Anyways, thanks for reading and I apologize for not being super clear during class! I hope everyone has a great break.

The “Celebration”

This movie honestly made me nauseous and squirmy for a couple of reasons. First of all, the plot was sick and the way the story played out was like a montage of every uncomfortable scene in movies/television that I have ever seen. I do like that the title is speaks a little about what is to come, using a title that shows the opposite of what ends up happening.

Secondly, knowing that it was a Dogme 95 film mad me think differently about a lot of scenes. It kind of freaked me out how actors hit each other and and had sex on screen. It was uncomfortable knowing that everything depicted had to be real. This goes along with camera and sound and lighting. In my documentary class, we work a lot with sound and lighting to make sure that it is ideal and not distracting. For me, the home video quality was distracting at times knowing that it is not actually a home video. The grain got very intense and really bothered me, but I do understand the ideas of Dogme 95, and in a way I respect their ideals and qualities to make more realistic feature films.

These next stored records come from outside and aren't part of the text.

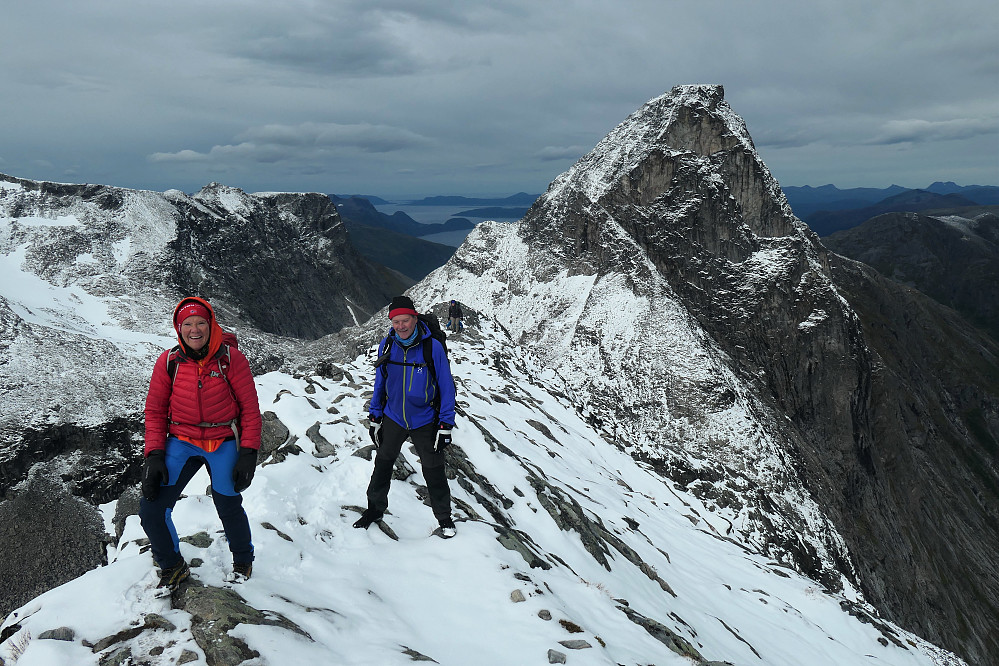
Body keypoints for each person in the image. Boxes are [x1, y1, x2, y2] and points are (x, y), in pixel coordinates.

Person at [139, 296, 262, 589]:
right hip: (182, 439)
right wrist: (154, 454)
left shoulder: (232, 359)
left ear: (211, 325)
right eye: (188, 324)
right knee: (151, 507)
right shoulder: (169, 362)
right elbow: (155, 411)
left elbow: (249, 410)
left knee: (228, 502)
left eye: (201, 323)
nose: (195, 330)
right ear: (179, 328)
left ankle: (243, 558)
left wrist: (248, 452)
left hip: (222, 439)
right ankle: (172, 565)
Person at [355, 295, 458, 538]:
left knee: (433, 469)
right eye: (396, 322)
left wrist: (445, 424)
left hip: (425, 418)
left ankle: (444, 518)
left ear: (415, 318)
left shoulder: (431, 347)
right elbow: (380, 382)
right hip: (393, 417)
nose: (401, 326)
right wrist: (375, 415)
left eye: (405, 320)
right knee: (382, 463)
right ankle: (374, 510)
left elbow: (446, 385)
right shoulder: (387, 345)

The Celebration as a Dogme Film

The idea of a Dogme film is to retain a “Vow of Chastity” or a promise to create a film as innocent, pure, and untouched as possible. Looking at The Celebration (1998), directed by Thomas Vinterberg, the ten restrictive rules established in the Dogme 95 movement can be found. The main location of the film is a home where the protagonist of the film grew up with his siblings. This home, the forest around it, and the road leading up to it are pretty much the only footage in the film, this means it could have easily been shot on location and not in a studio. The camera is clearly handheld. This can be seen in a few of the beginning exchanges between Michael (Thomas Bo Larsen) and Christian (Ulrich Thomsen). Also the shot where a car pulls up the driveway, a camera follows it, then points up, and falls back down to follow it again, sort of like a rainbow pattern. Another cool handheld shot came from above and below a stair banister to see the siblings walk upstairs. While filming at night, the images on screen were extremely dark and only illuminated by the light of the sky, which was very little. This can be seen when Christian frees himself from the tree he was tied to. I find the idea that Dogme films may not contain superficial action interesting because it immediately made me think of the sexual abuse information and how it was a director’s choice to not flashback to those moments or even show the father abusing the sister before she committed suicide. It also makes it clear that Helge (Henning Moritzen) was physically beaten on screen by Michael which intensifies the situation. Rereading this description on no superficial action, I am realizing now that the sex scene must have been live action… All of these characteristics are interesting in combination and seem to work. I would like to know why the Dogme 95 movement was so impactful and why filmmakers felt it was necessary to create films in this format.